**TUGAS**
Ringkaslah teks bacaan tentang Indonesia Briefing 2019 dalam dua kalimat.

**TEKS BACAAN**
----------

Rabu 13 Nov 2019 16:29 WIB

Dubes Ajak Pengusaha Inggris Berbisnis di Indonesia

Pengusaha Inggris diberikan gambaran peluang berbisnis di Indonesia.

Rep: Lintar Satria/ Red: Nur Aini
Dr. Rizal Sukma (tiga kanan)
Foto: ist
Dr. Rizal Sukma (tiga kanan)

REPUBLIKA.CO.ID, LONDON -- Dalam pembukaan Indonesia Briefing 2019, Duta Besar Indonesia untuk Inggris dan Irlandia Dr Rizal Sukma mengatakan mengajak pengusaha Inggris untuk berbisnis di Indonesia.

Menurutnya, saat ini merupakan momen yang sangat tepat untuk memberikan proyeksi kebijakan Indonesia 5 tahun ke depan bagi para pelaku bisnis di Inggris. Indonesia Briefing adalah acara tahunan Kedutaan Besar Republik Indonesia untuk Kerajaan Inggris dan Irlandia kepada pelaku usaha di Inggris.

Baca Juga

Acara yang digelar bersama Bank Indonesia dan UK ASEAN Business Council tersebut dilaksanakan di tengah-tengah fenomena keluarnya Inggris dari Uni Eropa dan pasca-terbentuknya kabinet Indonesia Maju. Kehadiran para narasumber dalam Indonesia Briefing 2019 diharapkan dapat memberikan gambaran utuh proyeksi kebijakan Indonesia 5 tahun ke depan.

“Kehadiran Dr. Aida Budiman, Mohammad Lutfi, dan Dr. Ninasapti Triaswati tidak hanya akan memberikan gambaran komprehensif positif atas capaian pemerintah, namun juga pandangan kritis atas progress perkembangan dan langkah pemerintah saat ini guna memperbaiki berbagai tantangan yang masih dihadapi pemerintah dewasa ini”, kata Rizal dalam siaran pers yang Republika.co.id terima pada, Rabu (13/11).

----------

**DATA YANG DIBERIKAN**
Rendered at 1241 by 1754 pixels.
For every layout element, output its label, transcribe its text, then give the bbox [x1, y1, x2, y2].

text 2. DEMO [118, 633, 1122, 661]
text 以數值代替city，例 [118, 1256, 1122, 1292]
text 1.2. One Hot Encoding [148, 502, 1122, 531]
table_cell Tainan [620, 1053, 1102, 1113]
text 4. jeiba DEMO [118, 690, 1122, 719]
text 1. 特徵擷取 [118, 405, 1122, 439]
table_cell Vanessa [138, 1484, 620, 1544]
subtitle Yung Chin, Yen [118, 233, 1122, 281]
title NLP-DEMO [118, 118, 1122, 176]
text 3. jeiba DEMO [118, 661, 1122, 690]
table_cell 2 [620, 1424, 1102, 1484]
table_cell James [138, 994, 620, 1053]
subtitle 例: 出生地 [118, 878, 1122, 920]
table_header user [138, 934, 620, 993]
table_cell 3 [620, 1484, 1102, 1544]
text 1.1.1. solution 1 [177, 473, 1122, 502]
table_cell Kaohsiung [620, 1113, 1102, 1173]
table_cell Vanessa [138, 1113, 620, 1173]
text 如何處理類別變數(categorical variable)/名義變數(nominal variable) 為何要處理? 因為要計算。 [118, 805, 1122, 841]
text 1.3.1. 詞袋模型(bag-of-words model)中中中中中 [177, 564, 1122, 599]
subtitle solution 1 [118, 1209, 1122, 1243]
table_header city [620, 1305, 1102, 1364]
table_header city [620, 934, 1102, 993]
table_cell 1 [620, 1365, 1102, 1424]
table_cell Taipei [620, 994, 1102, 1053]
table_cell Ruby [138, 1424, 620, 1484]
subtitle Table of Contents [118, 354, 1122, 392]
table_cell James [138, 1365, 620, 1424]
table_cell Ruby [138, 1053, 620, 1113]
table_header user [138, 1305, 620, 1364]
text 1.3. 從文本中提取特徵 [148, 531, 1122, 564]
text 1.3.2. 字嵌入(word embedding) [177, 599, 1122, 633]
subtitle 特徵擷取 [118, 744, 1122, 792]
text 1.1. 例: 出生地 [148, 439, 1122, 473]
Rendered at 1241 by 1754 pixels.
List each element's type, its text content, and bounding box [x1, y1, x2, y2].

----------

**HASIL**
Dr Rizal Sukma, Duta Besar Indonesia untuk Inggris dan Irlandia, membuka Indonesia Briefing 2019 dengan mengajak pengusaha Inggris berbisnis di Indonesia. Indonesia Briefing merupakan acara tahunan Kedutaan Besar Republik Indonesia bagi pelaku usaha di Inggris, dan tahun itu digelar bersama Bank Indonesia dan UK ASEAN Business Council di tengah keluarnya Inggris dari Uni Eropa dan setelah terbentuknya kabinet Indonesia Maju, dengan harapan para narasumber dapat memberikan gambaran utuh proyeksi kebijakan Indonesia lima tahun ke depan.